For the next dives with Daniel and Erez we went to explore the right hand side off Stoney Island, Daniel called the site “Ray Rock” as he was the one to spot the biggest Bloached Fantail Ray ever, with 2 meter wingspan easily – a giant among us! The fish life was exploding all around – such an untouched site, feeling good to be part of the first season the diving has opened at Kalipur. The instructor Hanna and her boyfriend Neil a dive master had very much influence on the great dives we had, easy and relaxed and smiling all the time it was the best and longest dives for me in the Andaman’s! It’s been a sweet ride with all of you divers – cheers for the fun!

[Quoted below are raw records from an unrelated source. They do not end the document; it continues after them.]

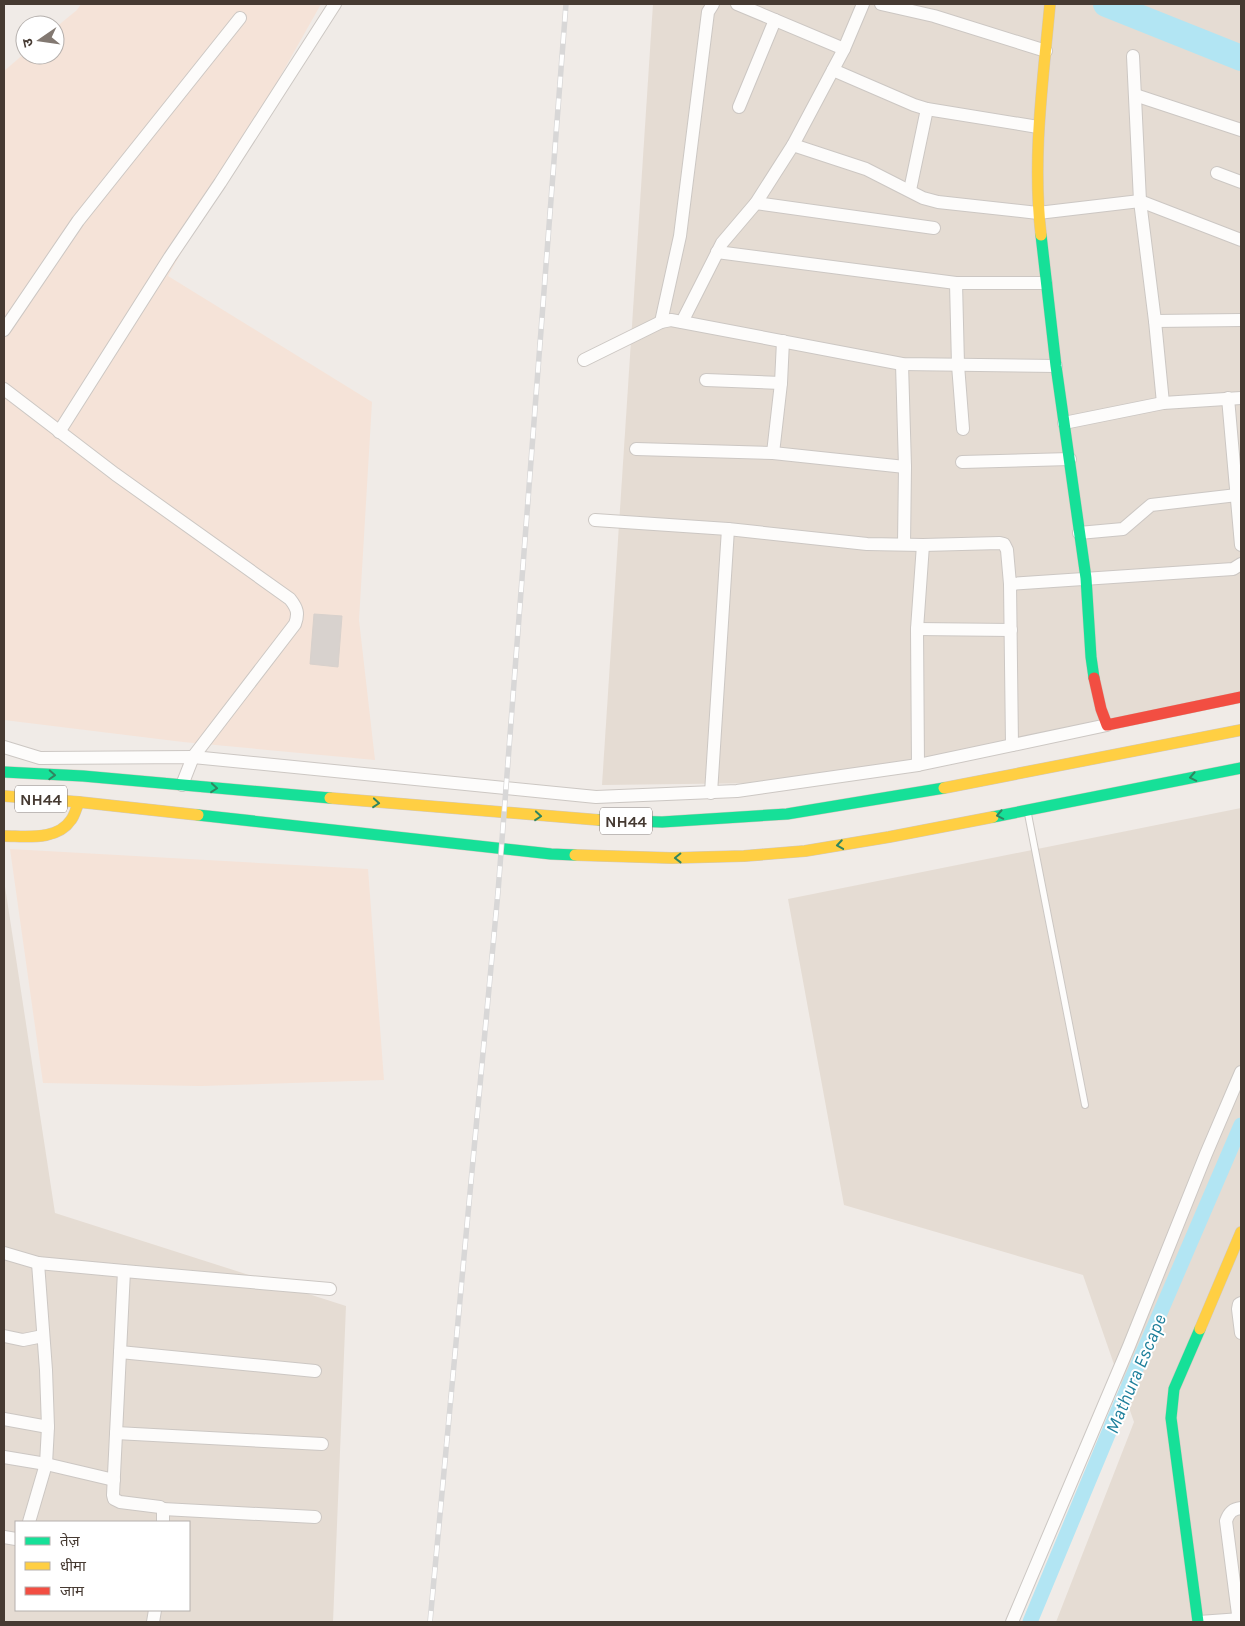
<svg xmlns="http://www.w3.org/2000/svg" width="1245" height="1626" font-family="Karla,'Noto Sans Devanagari',sans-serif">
  <rect width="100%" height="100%" fill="#f0ebe7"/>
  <g fill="#e5dcd3" fill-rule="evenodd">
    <path d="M653,4H1241V699L831,778L772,783L602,785Z"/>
    <path d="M1241,808V1622H1056L1134,1422L1083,1275L844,1205L788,899Z"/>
    <path d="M4,880L55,1213L346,1306L333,1622H4ZM16,1522H189V1610H16Z"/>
  </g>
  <g fill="#f5e3d8">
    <path d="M81,4H321L168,276L372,402L359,620L375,760L183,742L4,720V71L25,53V55H55V28L77,10Z"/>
    <path d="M10,849L368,869L384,1080L201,1086L43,1083Z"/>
  </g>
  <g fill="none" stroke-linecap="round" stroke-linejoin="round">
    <path stroke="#b2e5f3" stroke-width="15" d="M1030,1622L1114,1420L1241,1125"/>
    <path stroke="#b2e5f3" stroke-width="26" d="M1106,4L1241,58"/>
  </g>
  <path fill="#d8d2ce" stroke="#d8d1cc" d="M314,614L342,616L338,667L310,664Z"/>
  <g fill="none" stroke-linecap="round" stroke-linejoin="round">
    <g stroke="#ccc7c3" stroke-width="8">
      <path id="lane" d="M1028,814L1085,1105"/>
    </g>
    <g stroke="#ccc7c3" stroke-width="14">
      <g id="street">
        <path d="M737,4L844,49"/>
        <path d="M881,4L934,16L1046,51"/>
        <path d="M1133,56L1140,201L1155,321L1163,403"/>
        <path d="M833,70L914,105L927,109L1038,127"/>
        <path d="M1135,95L1241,130"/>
        <path d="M739,107L775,20"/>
        <path d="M793,145L866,169L923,198L938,202L1038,213L1140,201L1241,240"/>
        <path d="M1217,173L1241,182"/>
        <path d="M910,190L927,109"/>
        <path d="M756,203L934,228"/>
        <path d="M717,252L956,283H1046"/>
        <path d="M956,283L958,365L963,429"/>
        <path d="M1155,321L1241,320"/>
        <path d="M661,322L680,236L708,12L713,4"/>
        <path d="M682,322L722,243L756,203L793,145L844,49L863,4"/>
        <path d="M4,330L78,221L240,18"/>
        <path d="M584,360L661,322L671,320L902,364L1056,366"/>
        <path d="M902,364L905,467L904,544"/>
        <path d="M706,380L781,383"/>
        <path d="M4,389L115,474L290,599C297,608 299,613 295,624L193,757L182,785"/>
        <path d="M1228,398L1241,545"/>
        <path d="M1064,423L1163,403L1241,398"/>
        <path d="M59,432L170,257L220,183L335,4"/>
        <path d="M636,449L773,453L905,467"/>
        <path d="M773,453L781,383L783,341"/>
        <path d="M962,462L1070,459"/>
        <path d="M595,520L728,529L867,544L923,545L1000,543L1004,544L1007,550L1010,584L1012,745"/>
        <path d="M1079,533L1123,529L1151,505L1237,495"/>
        <path d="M1010,584L1233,569L1241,564"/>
        <path d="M917,629L1011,630"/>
        <path d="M4,747L40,758L193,757L596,797L737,791L918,765L1107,725"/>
        <path d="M918,765L917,629L923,545"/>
        <path d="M711,793L728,529"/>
        <path d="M4,1253L38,1263L124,1271L113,1495L114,1499L120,1502L160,1507L163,1509V1522"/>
        <path d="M124,1271L330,1289"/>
        <path d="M1241,1303L1239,1304L1238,1309L1241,1333"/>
        <path d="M4,1336L23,1340L43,1336"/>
        <path d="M120,1352L315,1371"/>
        <path d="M4,1419L48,1427"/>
        <path d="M116,1433L322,1444"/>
        <path d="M4,1457L46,1464L114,1480"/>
        <path d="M163,1509L315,1517"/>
        <path d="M29,1522L46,1464L48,1427L46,1370L38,1263"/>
        <path d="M4,1537L16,1539"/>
        <path d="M153,1622L155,1610"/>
        <path d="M1012,1622L1129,1346L1206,1154L1241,1072"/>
        <path d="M1199,1622L1241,1619"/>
        <path d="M1239,1622L1226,1521C1229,1512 1233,1509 1241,1508"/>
      </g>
    </g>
    <g stroke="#d1c8be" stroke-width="12">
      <g id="fast">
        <path d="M1041,235L1056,366L1086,578L1091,657L1094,678"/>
        <path d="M4,772L83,776L330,798"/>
        <path d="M198,815L551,854L575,855"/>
        <path d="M993,817L1241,768"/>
        <path d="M599,820L662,822L787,814L944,788"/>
        <path d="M1198,1622L1171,1418L1174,1389L1200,1329"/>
      </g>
    </g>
    <g stroke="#d1c8be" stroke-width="12">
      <g id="slow">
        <path d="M1041,235C1032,158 1043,81 1050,4"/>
        <path d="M944,788L1241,730"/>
        <path d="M4,796L79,802L198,815"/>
        <path d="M330,798L599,820"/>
        <path d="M4,836C26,836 57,841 71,820C75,815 76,808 79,802"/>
        <path d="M575,855L672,858L744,856L805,851L889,837L993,817"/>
        <path d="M1200,1329L1241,1232"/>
      </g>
    </g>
    <g stroke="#d1c8be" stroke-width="12">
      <path id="jam" d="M1094,678L1101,709L1107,725L1241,697"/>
    </g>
    <use href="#lane" stroke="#fdfcfb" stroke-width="6"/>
    <use href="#street" stroke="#fdfcfb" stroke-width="12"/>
    <use href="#fast" stroke="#16e098" stroke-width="11"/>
    <use href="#slow" stroke="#ffcf43" stroke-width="11"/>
    <use href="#jam" stroke="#f24e42" stroke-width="11"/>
    <g stroke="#d8d7d7" stroke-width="5.5">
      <path id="rail" d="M430,1622L498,892L566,4"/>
    </g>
    <use href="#rail" stroke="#fff" stroke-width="4" stroke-dasharray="11" stroke-linecap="butt"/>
  </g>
  <defs><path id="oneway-chevron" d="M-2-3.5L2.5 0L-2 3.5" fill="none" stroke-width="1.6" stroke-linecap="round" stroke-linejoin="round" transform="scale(1.25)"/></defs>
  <g stroke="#308560">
    <use href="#oneway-chevron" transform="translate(52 775) rotate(3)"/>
    <use href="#oneway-chevron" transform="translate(1193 777) rotate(169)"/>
    <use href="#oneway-chevron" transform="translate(214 788) rotate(5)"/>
    <use href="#oneway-chevron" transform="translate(376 803) rotate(5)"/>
    <use href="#oneway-chevron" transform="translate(1000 815) rotate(169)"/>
    <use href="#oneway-chevron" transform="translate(538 816) rotate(5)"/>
    <use href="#oneway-chevron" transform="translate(840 845) rotate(171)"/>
    <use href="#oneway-chevron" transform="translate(678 858) rotate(179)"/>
  </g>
  <g text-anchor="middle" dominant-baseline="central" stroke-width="4" stroke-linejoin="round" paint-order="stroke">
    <g fill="#fff" stroke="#7e7570" stroke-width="1">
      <rect x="15" y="785.5" width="52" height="27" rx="4"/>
      <rect x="600" y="807.5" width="52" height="27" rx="4"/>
    </g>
    <g font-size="16" font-weight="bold" fill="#463a32">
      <text x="41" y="799">NH44</text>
      <text x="626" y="821">NH44</text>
    </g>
    <g font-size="19" font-style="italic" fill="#1d7f9b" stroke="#fff">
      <text transform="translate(1136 1374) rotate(-67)">Mathura Escape</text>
    </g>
  </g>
  <rect width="1245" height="1626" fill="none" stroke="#463a32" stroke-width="10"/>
  <rect x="15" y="1521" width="175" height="90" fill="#ffffff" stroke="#b5b0ad"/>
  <rect x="25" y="1537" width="25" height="8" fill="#16e098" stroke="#b5b0ad"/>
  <text x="60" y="1546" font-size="15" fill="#463a32">तेज़</text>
  <rect x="25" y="1562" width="25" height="8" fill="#ffcf43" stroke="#b5b0ad"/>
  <text x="60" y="1571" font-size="15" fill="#463a32">धीमा</text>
  <rect x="25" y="1587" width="25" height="8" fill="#f24e42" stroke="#b5b0ad"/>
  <text x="60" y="1596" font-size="15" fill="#463a32">जाम</text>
  <g transform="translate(40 40) rotate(257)"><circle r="24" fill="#ffffff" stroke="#b5b0ad"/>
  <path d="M0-4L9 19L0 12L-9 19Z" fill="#827871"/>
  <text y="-8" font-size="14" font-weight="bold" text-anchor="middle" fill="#463a32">उ</text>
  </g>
</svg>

The people and the great outdoors made me stay for a longer time. In the end I even met 2 guys from Berlin and we had a German evening with spicy Indian food! And of course there was Alex the all-round talent and resort owner, he could organize everything, he played doctor fixing small wounds, he’s a chef training local guys to cook and in the evening he played the music and else he did what he could do best – entertain everyone! He’s spreading such a good energy and we had deep talks and lots of laughs, when I ever make it back to this lovely piece of land I’ll come to the farm on Smith Island – I’ll take your word for granted Alex 😉

Cheers to all the good people of the two weeks in Pristine Beach Resort, it was a very social time and just the right vibe I needed for my last days in Incredible India, well and not to forget – the fabulous coconut panna cotta @ Pristine did the rest and we ate it all 😉

The next adventure will wait for me in Indonesia, I’m already travelling 4 month now and when looking back it was intense and so diverse. I’ve been to mountains, beaches, so many cities, towns & villages, I was partying quite a bit, spent quality time on my one, let my spirit rise a couple of times and found new friends along the trail – most of the goals I set for myself are reached but I feel there is something waiting ahead I’ll keep my senses alert and my mind sharp, ready to take off!